--- PROBLEM TO WORK ON ---
Please arrange the entries from the start through the line holding "98: (579, 338)", inclusive, as a Markdown table with the columns Row and Line, skipping any blank lines.

START RECORDS SHOWN

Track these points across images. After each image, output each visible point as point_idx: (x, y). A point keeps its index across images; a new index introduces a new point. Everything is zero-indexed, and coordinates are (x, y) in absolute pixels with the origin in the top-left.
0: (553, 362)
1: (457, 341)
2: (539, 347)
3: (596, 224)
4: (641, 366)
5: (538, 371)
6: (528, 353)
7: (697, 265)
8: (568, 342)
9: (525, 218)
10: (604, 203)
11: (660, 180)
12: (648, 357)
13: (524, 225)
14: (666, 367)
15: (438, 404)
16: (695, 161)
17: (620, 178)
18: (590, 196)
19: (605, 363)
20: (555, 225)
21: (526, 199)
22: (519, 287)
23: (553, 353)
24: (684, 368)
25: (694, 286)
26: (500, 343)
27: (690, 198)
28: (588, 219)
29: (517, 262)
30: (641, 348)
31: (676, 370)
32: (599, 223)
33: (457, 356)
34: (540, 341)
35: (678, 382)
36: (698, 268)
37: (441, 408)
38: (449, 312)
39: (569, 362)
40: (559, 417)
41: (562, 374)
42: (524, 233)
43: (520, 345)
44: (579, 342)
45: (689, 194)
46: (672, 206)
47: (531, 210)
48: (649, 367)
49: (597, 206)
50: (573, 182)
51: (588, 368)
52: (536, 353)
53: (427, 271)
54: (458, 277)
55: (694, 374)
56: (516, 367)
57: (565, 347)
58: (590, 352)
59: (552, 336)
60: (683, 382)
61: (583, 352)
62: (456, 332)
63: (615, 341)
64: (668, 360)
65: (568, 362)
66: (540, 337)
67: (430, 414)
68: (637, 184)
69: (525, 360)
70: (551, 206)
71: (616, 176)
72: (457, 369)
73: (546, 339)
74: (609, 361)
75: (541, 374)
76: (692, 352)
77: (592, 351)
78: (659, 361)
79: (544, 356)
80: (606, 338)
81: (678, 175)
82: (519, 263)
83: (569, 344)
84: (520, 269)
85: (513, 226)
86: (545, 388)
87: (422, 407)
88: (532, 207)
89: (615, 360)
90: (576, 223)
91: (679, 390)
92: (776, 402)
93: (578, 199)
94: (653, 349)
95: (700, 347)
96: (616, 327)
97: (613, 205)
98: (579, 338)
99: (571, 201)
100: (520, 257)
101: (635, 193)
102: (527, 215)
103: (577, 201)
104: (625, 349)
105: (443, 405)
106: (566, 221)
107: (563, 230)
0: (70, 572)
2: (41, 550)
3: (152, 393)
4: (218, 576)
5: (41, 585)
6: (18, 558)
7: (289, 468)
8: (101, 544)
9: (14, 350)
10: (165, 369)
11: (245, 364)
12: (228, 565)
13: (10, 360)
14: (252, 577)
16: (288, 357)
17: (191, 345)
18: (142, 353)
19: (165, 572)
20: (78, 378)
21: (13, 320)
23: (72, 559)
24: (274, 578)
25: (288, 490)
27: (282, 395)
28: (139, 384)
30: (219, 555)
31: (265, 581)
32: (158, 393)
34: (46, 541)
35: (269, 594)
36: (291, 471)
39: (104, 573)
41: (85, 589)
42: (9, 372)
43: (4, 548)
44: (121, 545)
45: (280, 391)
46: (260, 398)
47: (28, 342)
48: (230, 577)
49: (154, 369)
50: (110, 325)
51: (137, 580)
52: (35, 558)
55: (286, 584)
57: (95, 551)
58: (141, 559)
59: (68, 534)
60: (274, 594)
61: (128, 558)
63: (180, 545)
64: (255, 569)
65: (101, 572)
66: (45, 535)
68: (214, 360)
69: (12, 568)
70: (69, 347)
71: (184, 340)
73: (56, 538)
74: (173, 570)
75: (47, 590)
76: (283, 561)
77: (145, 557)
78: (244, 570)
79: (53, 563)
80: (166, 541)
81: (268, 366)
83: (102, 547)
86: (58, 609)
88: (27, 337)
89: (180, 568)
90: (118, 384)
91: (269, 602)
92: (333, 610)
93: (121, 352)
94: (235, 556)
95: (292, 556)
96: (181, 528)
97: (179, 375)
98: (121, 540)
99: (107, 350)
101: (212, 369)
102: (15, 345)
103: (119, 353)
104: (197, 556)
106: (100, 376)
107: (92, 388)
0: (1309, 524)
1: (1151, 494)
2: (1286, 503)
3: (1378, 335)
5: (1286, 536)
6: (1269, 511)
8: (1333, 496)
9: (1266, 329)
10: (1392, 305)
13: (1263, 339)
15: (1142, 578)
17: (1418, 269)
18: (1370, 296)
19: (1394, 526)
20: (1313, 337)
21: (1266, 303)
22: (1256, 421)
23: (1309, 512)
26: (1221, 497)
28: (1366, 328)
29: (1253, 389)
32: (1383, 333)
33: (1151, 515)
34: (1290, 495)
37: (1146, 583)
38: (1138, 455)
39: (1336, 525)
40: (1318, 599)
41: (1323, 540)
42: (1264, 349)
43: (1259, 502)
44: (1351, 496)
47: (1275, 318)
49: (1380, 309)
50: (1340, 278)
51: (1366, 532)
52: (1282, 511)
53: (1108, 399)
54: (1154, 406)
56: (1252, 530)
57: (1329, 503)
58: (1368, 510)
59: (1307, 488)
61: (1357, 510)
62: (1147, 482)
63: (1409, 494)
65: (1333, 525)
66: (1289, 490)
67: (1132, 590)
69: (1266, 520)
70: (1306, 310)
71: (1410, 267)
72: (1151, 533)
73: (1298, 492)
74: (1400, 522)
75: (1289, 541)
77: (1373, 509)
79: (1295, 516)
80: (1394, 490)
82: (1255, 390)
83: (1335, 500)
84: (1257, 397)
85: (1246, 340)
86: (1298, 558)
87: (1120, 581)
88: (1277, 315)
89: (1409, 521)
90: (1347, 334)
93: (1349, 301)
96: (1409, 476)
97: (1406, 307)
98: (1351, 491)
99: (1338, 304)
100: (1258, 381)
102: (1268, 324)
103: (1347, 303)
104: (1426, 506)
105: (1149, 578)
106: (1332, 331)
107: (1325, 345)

END RECORDS SHOWN

--- RESULT FOR THIS TASK ---
| Row | Line |
|---|---|
| 1 | Track these points across images. After each image, output each visible point as point_idx: (x, y). A point keeps its index across images; a new index introduces a new point. Everything is zero-indexed, and coordinates are (x, y) in absolute pixels with the origin in the top-left. |
| 2 | 0: (553, 362) |
| 3 | 1: (457, 341) |
| 4 | 2: (539, 347) |
| 5 | 3: (596, 224) |
| 6 | 4: (641, 366) |
| 7 | 5: (538, 371) |
| 8 | 6: (528, 353) |
| 9 | 7: (697, 265) |
| 10 | 8: (568, 342) |
| 11 | 9: (525, 218) |
| 12 | 10: (604, 203) |
| 13 | 11: (660, 180) |
| 14 | 12: (648, 357) |
| 15 | 13: (524, 225) |
| 16 | 14: (666, 367) |
| 17 | 15: (438, 404) |
| 18 | 16: (695, 161) |
| 19 | 17: (620, 178) |
| 20 | 18: (590, 196) |
| 21 | 19: (605, 363) |
| 22 | 20: (555, 225) |
| 23 | 21: (526, 199) |
| 24 | 22: (519, 287) |
| 25 | 23: (553, 353) |
| 26 | 24: (684, 368) |
| 27 | 25: (694, 286) |
| 28 | 26: (500, 343) |
| 29 | 27: (690, 198) |
| 30 | 28: (588, 219) |
| 31 | 29: (517, 262) |
| 32 | 30: (641, 348) |
| 33 | 31: (676, 370) |
| 34 | 32: (599, 223) |
| 35 | 33: (457, 356) |
| 36 | 34: (540, 341) |
| 37 | 35: (678, 382) |
| 38 | 36: (698, 268) |
| 39 | 37: (441, 408) |
| 40 | 38: (449, 312) |
| 41 | 39: (569, 362) |
| 42 | 40: (559, 417) |
| 43 | 41: (562, 374) |
| 44 | 42: (524, 233) |
| 45 | 43: (520, 345) |
| 46 | 44: (579, 342) |
| 47 | 45: (689, 194) |
| 48 | 46: (672, 206) |
| 49 | 47: (531, 210) |
| 50 | 48: (649, 367) |
| 51 | 49: (597, 206) |
| 52 | 50: (573, 182) |
| 53 | 51: (588, 368) |
| 54 | 52: (536, 353) |
| 55 | 53: (427, 271) |
| 56 | 54: (458, 277) |
| 57 | 55: (694, 374) |
| 58 | 56: (516, 367) |
| 59 | 57: (565, 347) |
| 60 | 58: (590, 352) |
| 61 | 59: (552, 336) |
| 62 | 60: (683, 382) |
| 63 | 61: (583, 352) |
| 64 | 62: (456, 332) |
| 65 | 63: (615, 341) |
| 66 | 64: (668, 360) |
| 67 | 65: (568, 362) |
| 68 | 66: (540, 337) |
| 69 | 67: (430, 414) |
| 70 | 68: (637, 184) |
| 71 | 69: (525, 360) |
| 72 | 70: (551, 206) |
| 73 | 71: (616, 176) |
| 74 | 72: (457, 369) |
| 75 | 73: (546, 339) |
| 76 | 74: (609, 361) |
| 77 | 75: (541, 374) |
| 78 | 76: (692, 352) |
| 79 | 77: (592, 351) |
| 80 | 78: (659, 361) |
| 81 | 79: (544, 356) |
| 82 | 80: (606, 338) |
| 83 | 81: (678, 175) |
| 84 | 82: (519, 263) |
| 85 | 83: (569, 344) |
| 86 | 84: (520, 269) |
| 87 | 85: (513, 226) |
| 88 | 86: (545, 388) |
| 89 | 87: (422, 407) |
| 90 | 88: (532, 207) |
| 91 | 89: (615, 360) |
| 92 | 90: (576, 223) |
| 93 | 91: (679, 390) |
| 94 | 92: (776, 402) |
| 95 | 93: (578, 199) |
| 96 | 94: (653, 349) |
| 97 | 95: (700, 347) |
| 98 | 96: (616, 327) |
| 99 | 97: (613, 205) |
| 100 | 98: (579, 338) |